Uncharted 4 Multiplayer Beta Impressions

At Playstation Experience, players got the chance to try out the Uncharted 4: Among Thieves Multiplayer Beta, otherwise available only to owners of Uncharted: Nathan Drake Collection. The Uncharted 4 Multiplayer Beta opens with a brief single-player tutorial that teaches you how to play it. For a few brief moments, it almost feels like you're playing a single player Uncharted game. That's almost the real value of the multiplayer beta, which is fine on its merits, but really it's more that you're getting a sneak peek at what it will be like playing the main campaign of Uncharted 4.

The beta, as one would expect from Naughty Dog's first game developed exclusively for PS4, is characteristically lush and beautiful. Star Wars: Battlefront may be the most beautiful game available on PS4 and PC, but Uncharted 4 is set to give it a run for its money with its stylized environments, whether you're in Madagascar City with its bight primary colors or the lush jungle island setting.

As a game, the Uncharted 4 Multiplayer Beta isn't bad. When I was playing it, only team deathmatch mode available. It has a series of different premade loadouts that function as different classes, with weapons, support items, magical abilities, and in some loadouts support characters, which can be purchased for money in-game. The magical abilities, or "Mysticals," have varying effects from area-of-effect attacks, to marking enemy players on the map, to giving the player super-speed. Money also levels up the player, allowing them to buy different elements to fill out a custom loadout.

Matches are largely about leaping up walls, dashing to cover, and then firing against opposing team members, who are in the process of either leaping up walls or dashing to cover. You can mitigate factors by tossing a grenade, setting off a placed charge near cover, or using one of the support sidekick characters; my favorite is the Hunter, who runs ahead of you and begins choking someone out, priming them for a melee takedown. Overall, the multiplayer sits in a polite space between adequate and good.

What it does best is give you a taste of what Uncharted 4 plays like. The initial "Assault" loadout is classic-Uncharted AK47 and grenades with an aggressive Mystical and machine pistol. For the most part, it plays as a very smooth and clean experience of classic Uncharted gameplay, with exemplary targeting control, speed of movement, mantling, and traversal. The new grappling hook is the biggest addition.

The grappling hook allows you to swing across chasms, or from one high platform to another, enhancing the vertical possibilities for play. This can be deployed wherever there is an attach point (like a tree branch or a hanging beam) and can be done in midair, making for the occasional leap-of-faith that ends with an exhilarating swing. However, if you attach just as you're about to hit the ground, your character hilariously will run along the ground while clinging to the grappling hook attached above them as if holding a flag. By and large though, it's a fantastic feature that just adds to the experience.

As an online experience I've enjoyed Uncharted 4's multiplayer beta, with its limitations, but it didn't exactly blow me away. That said, as a demo for how Nate Drake is going to be ridiculously badass, I am so excited.

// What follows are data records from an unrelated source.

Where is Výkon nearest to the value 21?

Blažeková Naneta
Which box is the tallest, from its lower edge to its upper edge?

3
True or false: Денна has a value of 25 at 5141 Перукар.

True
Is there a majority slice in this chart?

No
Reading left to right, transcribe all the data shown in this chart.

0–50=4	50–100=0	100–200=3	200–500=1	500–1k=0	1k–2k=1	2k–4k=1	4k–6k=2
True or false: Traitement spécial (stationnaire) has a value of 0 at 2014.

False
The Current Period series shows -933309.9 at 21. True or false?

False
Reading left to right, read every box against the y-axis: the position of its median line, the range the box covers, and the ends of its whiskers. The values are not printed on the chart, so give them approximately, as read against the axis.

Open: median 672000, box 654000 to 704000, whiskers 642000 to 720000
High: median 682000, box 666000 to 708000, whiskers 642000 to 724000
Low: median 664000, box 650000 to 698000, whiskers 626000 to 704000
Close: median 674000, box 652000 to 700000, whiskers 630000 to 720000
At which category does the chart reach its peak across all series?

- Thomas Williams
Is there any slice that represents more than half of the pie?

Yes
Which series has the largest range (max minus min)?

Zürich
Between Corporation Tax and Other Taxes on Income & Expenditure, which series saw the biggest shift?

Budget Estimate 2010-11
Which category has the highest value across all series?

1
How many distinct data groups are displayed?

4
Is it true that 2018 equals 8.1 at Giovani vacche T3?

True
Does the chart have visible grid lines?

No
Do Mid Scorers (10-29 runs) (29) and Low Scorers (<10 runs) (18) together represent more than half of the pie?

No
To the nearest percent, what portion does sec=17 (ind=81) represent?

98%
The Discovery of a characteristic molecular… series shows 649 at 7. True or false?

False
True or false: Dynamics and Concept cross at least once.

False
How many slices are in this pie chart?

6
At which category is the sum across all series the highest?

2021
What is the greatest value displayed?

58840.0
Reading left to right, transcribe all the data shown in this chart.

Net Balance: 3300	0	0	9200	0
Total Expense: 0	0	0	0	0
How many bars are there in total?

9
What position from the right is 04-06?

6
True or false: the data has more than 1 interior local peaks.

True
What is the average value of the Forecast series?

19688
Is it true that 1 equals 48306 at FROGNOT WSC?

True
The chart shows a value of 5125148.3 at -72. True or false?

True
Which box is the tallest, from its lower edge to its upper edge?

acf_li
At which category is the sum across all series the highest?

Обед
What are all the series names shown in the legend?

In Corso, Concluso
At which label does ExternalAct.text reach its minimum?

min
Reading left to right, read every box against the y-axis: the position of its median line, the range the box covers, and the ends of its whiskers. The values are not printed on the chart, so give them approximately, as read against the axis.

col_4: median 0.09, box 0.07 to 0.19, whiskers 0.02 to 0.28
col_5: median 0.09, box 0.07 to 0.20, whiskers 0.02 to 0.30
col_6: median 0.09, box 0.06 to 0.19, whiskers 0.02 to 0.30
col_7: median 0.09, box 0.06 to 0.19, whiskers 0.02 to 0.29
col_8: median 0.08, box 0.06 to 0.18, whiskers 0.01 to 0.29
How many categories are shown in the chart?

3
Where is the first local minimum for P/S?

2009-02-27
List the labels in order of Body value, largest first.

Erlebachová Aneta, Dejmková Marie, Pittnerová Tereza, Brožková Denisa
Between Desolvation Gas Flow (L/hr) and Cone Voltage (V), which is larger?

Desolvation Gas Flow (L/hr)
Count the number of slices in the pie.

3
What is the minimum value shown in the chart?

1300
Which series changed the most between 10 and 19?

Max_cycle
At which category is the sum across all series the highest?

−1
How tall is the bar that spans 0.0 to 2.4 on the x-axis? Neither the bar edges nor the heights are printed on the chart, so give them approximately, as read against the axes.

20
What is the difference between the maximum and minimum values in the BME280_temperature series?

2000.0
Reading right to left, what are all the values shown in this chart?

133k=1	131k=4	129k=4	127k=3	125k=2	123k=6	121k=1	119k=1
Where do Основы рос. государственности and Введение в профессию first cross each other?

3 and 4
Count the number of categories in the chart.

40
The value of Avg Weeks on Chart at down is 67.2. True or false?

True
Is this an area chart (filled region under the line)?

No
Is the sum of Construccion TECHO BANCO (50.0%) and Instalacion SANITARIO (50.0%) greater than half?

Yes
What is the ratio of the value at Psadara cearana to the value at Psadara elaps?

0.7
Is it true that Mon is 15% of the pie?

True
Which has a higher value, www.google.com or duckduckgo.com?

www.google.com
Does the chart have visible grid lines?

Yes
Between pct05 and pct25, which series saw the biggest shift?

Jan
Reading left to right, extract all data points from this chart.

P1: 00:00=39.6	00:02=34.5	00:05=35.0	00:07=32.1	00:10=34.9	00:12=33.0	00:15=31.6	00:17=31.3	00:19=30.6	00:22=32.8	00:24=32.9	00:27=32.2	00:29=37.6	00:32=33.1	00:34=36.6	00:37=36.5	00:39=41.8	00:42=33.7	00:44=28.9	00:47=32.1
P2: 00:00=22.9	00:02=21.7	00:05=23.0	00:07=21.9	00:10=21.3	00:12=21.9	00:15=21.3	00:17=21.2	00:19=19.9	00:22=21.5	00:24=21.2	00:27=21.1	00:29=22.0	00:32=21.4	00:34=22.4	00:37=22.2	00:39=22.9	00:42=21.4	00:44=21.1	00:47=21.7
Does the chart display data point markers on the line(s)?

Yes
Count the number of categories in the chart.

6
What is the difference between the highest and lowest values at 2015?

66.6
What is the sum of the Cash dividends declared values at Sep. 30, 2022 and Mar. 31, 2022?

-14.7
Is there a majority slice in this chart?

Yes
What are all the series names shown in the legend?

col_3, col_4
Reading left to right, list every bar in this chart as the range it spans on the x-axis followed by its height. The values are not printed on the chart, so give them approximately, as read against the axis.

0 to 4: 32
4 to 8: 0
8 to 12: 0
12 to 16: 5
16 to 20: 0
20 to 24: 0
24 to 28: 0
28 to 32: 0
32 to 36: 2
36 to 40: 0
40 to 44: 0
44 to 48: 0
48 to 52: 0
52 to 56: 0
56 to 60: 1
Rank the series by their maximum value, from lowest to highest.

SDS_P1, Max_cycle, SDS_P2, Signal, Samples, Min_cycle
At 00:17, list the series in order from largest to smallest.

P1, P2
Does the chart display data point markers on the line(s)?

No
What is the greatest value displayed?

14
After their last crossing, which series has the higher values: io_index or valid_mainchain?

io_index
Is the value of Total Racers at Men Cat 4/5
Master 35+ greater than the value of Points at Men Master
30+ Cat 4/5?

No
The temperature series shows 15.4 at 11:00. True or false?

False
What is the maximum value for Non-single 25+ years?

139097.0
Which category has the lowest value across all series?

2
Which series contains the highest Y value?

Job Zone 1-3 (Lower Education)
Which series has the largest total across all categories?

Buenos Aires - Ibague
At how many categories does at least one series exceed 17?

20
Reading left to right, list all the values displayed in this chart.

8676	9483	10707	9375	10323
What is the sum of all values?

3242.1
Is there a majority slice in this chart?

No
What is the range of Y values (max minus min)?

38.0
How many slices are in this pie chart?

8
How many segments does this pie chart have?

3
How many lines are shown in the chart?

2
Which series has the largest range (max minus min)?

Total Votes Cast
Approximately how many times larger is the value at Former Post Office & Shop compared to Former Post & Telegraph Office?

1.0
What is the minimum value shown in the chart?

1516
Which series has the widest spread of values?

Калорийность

You can just see how the gameplay elements, plus a refined stealth mechanic, are just going to be phenomenal in the finished game. The art assets, as beautiful as they are in multiplayer, also give you the barest glimpse of how the game will look when it's less modular and more meticulously detailed, level by level. Uncharted 4: Among Thieves sure looks like it's going to be great, and for those in the Beta, they get just a tiny little taste of that.